Why does more than 1 keepalive connections preferred?

For concurrent client requests. If the idle connections in the pool are already exhausted, nginx has to create new connections to the backend.

This is to provide non-blocking behaviour while staying keepalive?

Keep-alive and nonblocking are two separate unrelated things. Nonblocking is a must-have in the nginx context while keep-alive is optional, depending on your use cases.

What if all these keepalived connection will be blocked?

I'd assume you mean all the idle connections in the pool are taken and get in use. Then in that case, new backend requests will result in short connections. The connection pool limit does not limit backend concurrency; it only limits the idle connections in the pool. So you need ngx_limit_conns or other things to limit downstream concurrency instead for DDoS protection. This may change in the near future.

So making 100 connections in pool we limit the persistent connection and other (more than 100) will be done without keepalive (so the number of concurrent requests = total number of connections)?

Yes.

Let's said we want to support 1 miliion concurrent requests. It means that we just need memcache to support this number of connections (-c 1000000), right?

I don't think a single memcached instance can support this many concurrency on common hardware. But, yes. You can queue up exceeded concurrent requests in Lua yourself so that you don't have to equate backend concurrency level to downstream concurrency level. ngx_lua's built-in cosocket pool will provide this queueing feature in the near future.

BTW, I think it's much more efficient and simpler to use ngx_lua's shm-backed lua_shared_dictionary to store your counters instead of using memcached.

I thought about it and came to a conclusion that i'll not able to make external application extract the keys from lua_shared_dictinary without issues. I need external application to get keys from here periodically (once a minute). But ngx.shared.DICT.get_keys will block entire nginx, this is not acceptable. And ngx.shared.DICT.get for all the possible keys (~1 million and growing) i assume will be slower than memcached because of HTTP and some nginx logic.
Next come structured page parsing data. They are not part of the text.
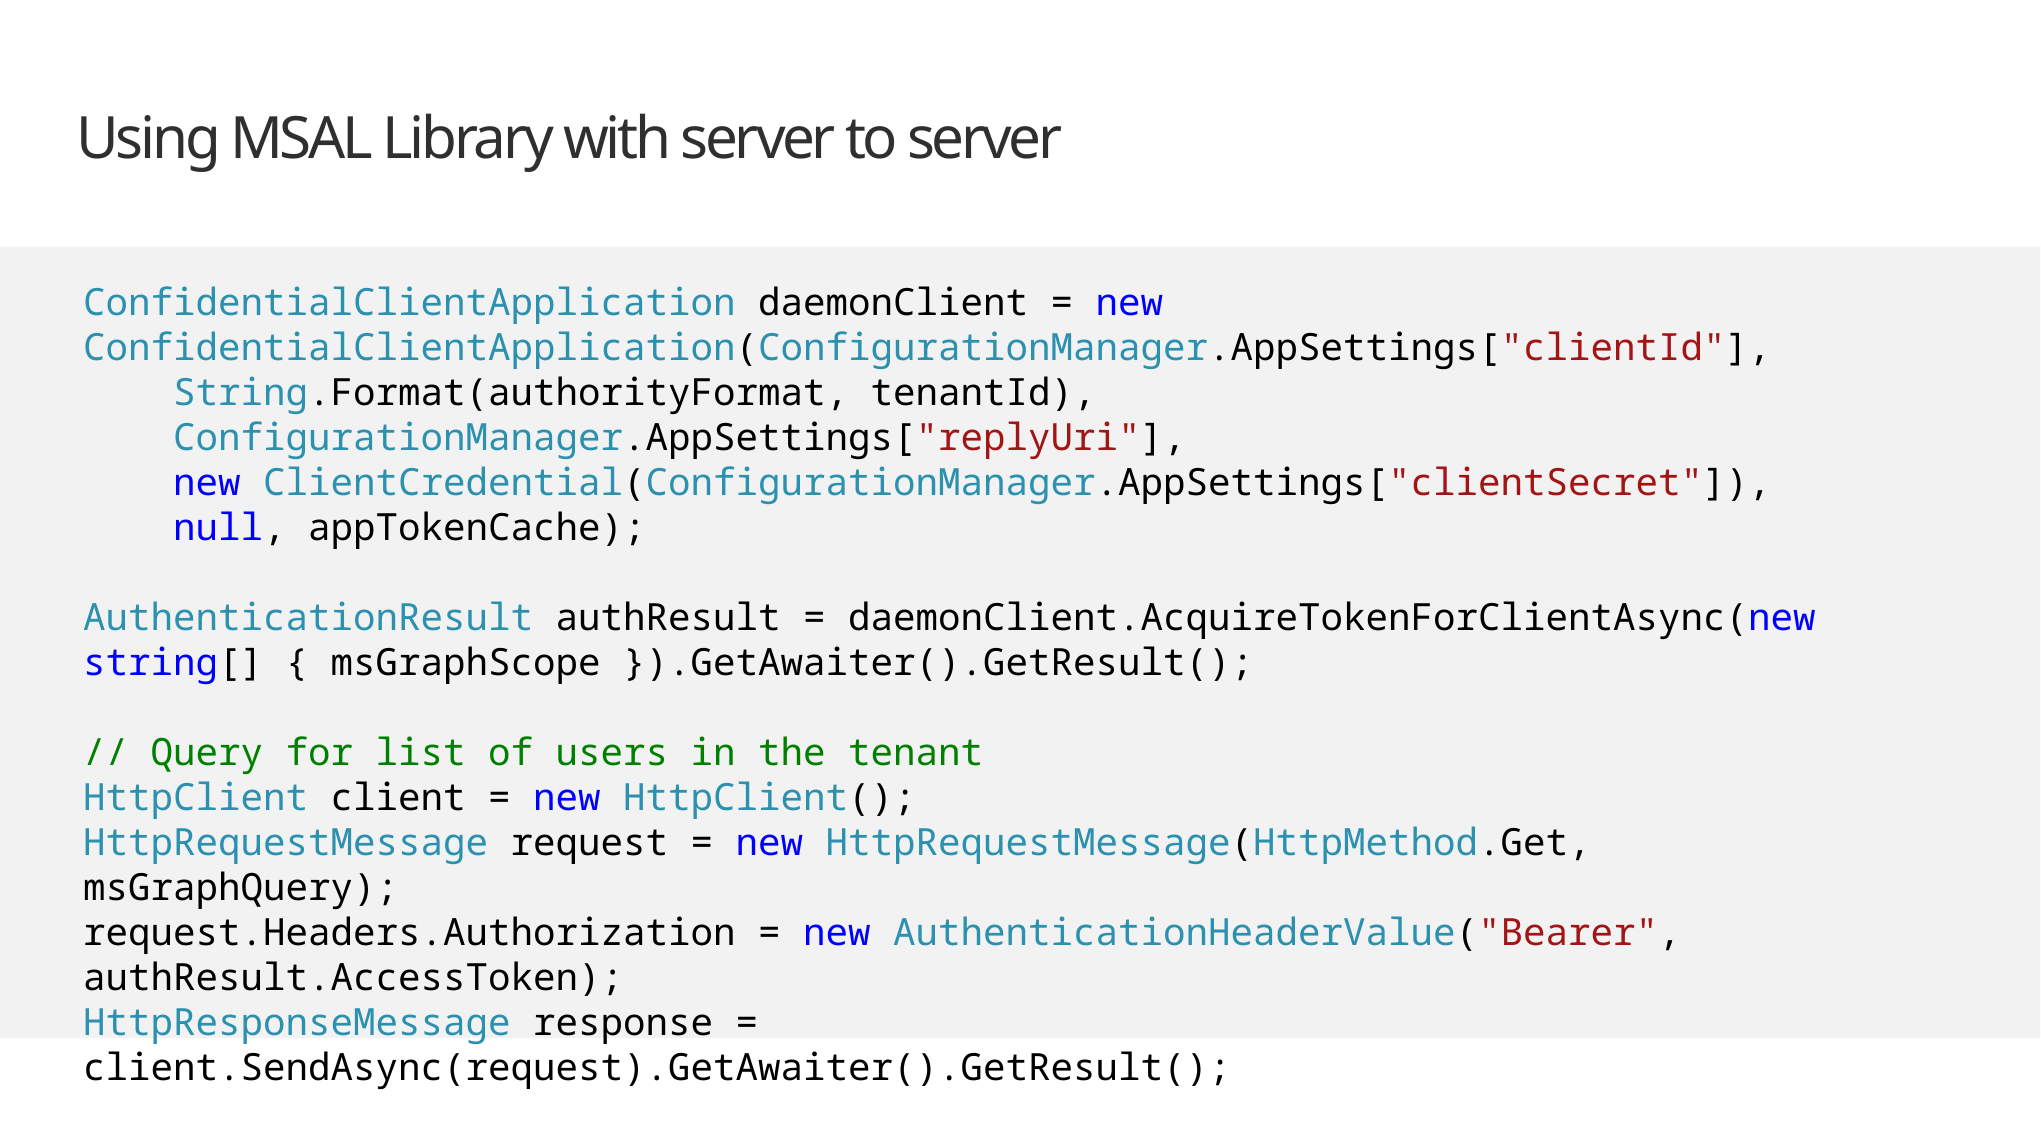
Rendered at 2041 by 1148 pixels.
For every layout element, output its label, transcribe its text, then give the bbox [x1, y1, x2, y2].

text_box [0, 246, 2041, 1039]
text_box ConfidentialClientApplication daemonClient = new ConfidentialClientApplication(ConfigurationManager.AppSettings["clientId"], String.Format(authorityFormat, tenantId), ConfigurationManager.AppSettings["replyUri"], new ClientCredential(ConfigurationManager.AppSettings["clientSecret"]), null, appTokenCache); AuthenticationResult authResult = daemonClient.AcquireTokenForClientAsync(new string[] { msGraphScope }).GetAwaiter().GetResult(); // Query for list of users in the tenant HttpClient client = new HttpClient(); HttpRequestMessage request = new HttpRequestMessage(HttpMethod.Get, msGraphQuery); request.Headers.Authorization = new AuthenticationHeaderValue("Bearer", authResult.AccessToken); HttpResponseMessage response = client.SendAsync(request).GetAwaiter().GetResult(); [68, 270, 1935, 1096]
title Using MSAL Library with server to server [76, 103, 1969, 172]
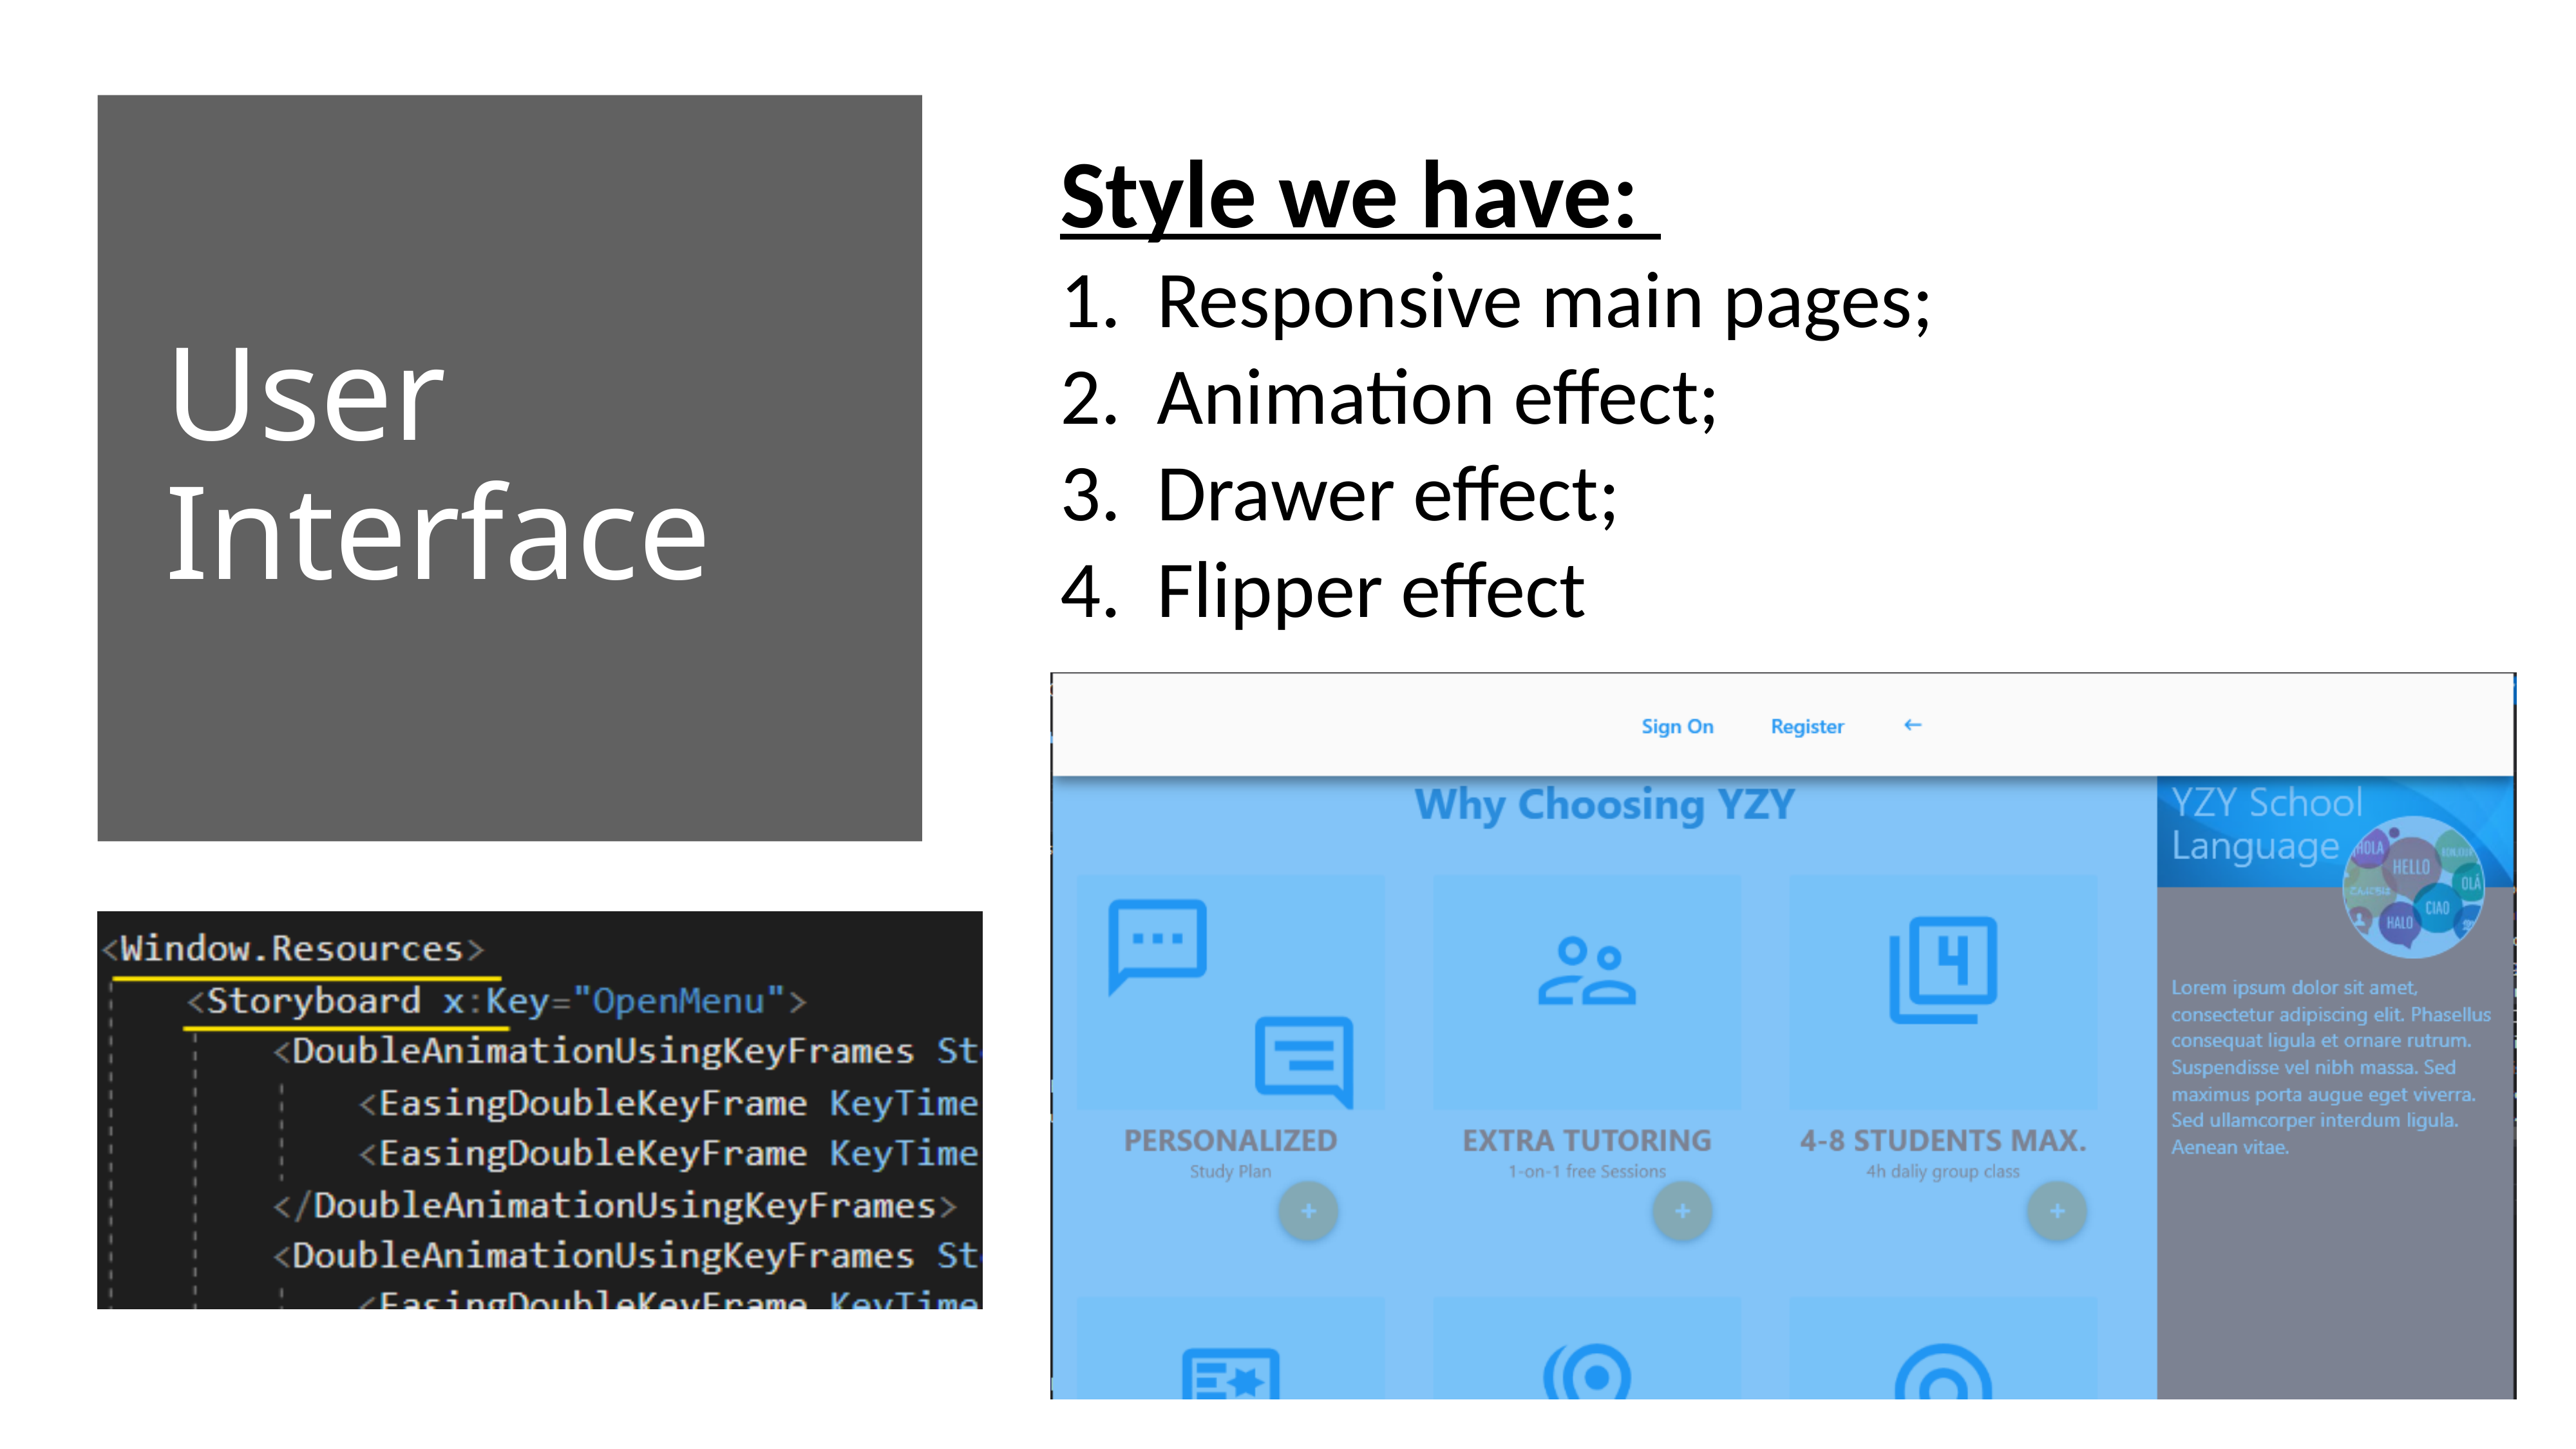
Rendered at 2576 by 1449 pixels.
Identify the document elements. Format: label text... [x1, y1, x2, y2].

picture [1050, 672, 2517, 1399]
text_box [97, 95, 923, 842]
picture [97, 911, 983, 1309]
text_box Style we have: Responsive main pages; Animation effect; Drawer effect; Flipper effect [1050, 126, 2427, 638]
title User Interface [155, 186, 866, 750]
Maybe you can store key names to a single value yourself under a special key named "keys" in shdict. But yeah, 1 million may be too many for this.

I can also make it without external application, using lua again, but it will depend on nginx status (nginx restart will destroy all). For now i can not live this way. I restart nginx rather oftenly. You most probably never fully restart nginx (or at least you do it safely when you need to update binary), so it's fine for you.

Another option is to use Redis, which supports persistency. And you can also utilize lua-resty-redis's pipeline API to avoid sending a backend request to a socket upon every downstream request handled by nginx by "batching" the backend queries.

BTW, this discussion is already OT for this memc-nginx-module project.

agentzh commented 9 years ago

@Profforgr Oh, forgot to mention that you cannot call ngx.say after the ngx.eof call, which just does not make sense. I do understand you copy&paste the sample config from lua-resty-memcached's documentation, but it's apparently for a different context.